Would you please transcribe, exactly as written, the lines of the entries below starting at the one that holds "[60,187,69,191] - -> (176, 178) none" and ending at the one that holds "[450,356,459,360] - -> (532, 316) none", both included?

§ **Extracted information**
..........
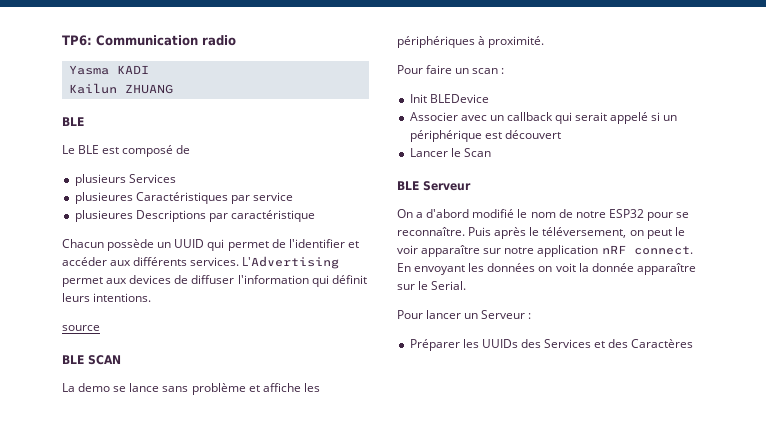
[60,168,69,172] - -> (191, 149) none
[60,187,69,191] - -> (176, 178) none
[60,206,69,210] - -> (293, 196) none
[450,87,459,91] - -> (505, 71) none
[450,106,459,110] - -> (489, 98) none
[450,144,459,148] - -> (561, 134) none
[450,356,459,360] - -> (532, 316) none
..........
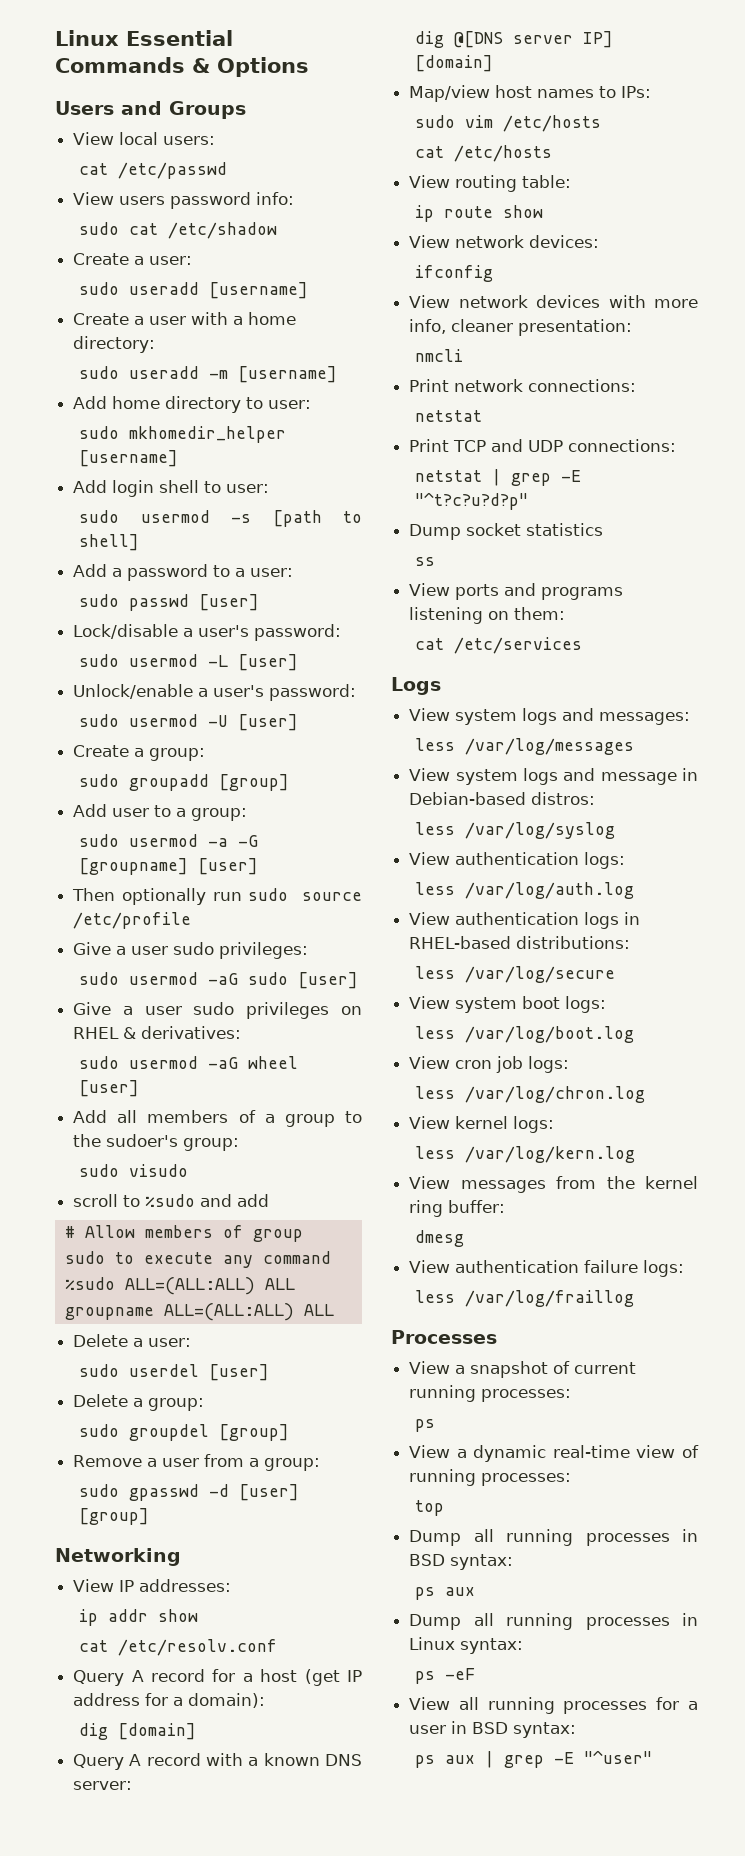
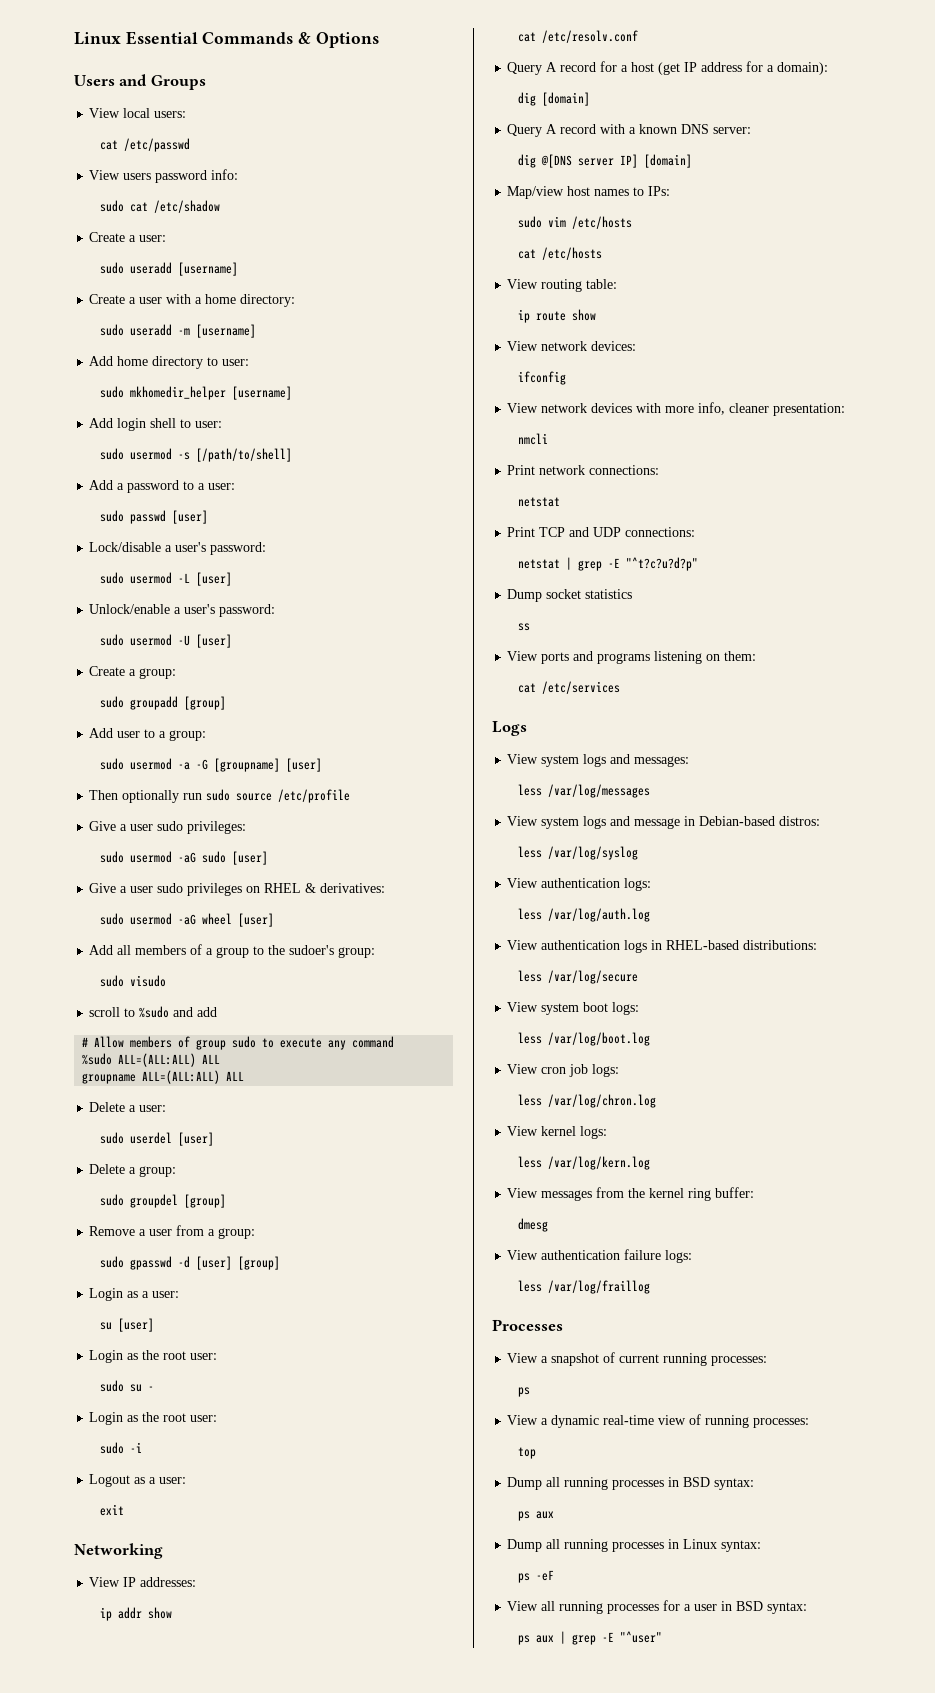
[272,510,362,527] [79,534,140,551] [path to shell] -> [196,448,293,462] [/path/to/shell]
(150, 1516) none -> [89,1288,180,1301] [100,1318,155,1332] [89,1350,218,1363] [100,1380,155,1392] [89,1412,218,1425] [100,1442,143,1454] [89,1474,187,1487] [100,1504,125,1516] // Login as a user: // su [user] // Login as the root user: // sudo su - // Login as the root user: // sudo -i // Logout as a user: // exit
..........
§ **Answer section**
[60,187,69,191] - -> (176, 178) none
[60,206,69,210] - -> (293, 196) none
[450,87,459,91] - -> (505, 71) none
[450,106,459,110] - -> (489, 98) none
[450,144,459,148] - -> (561, 134) none
[450,356,459,360] - -> (532, 316) none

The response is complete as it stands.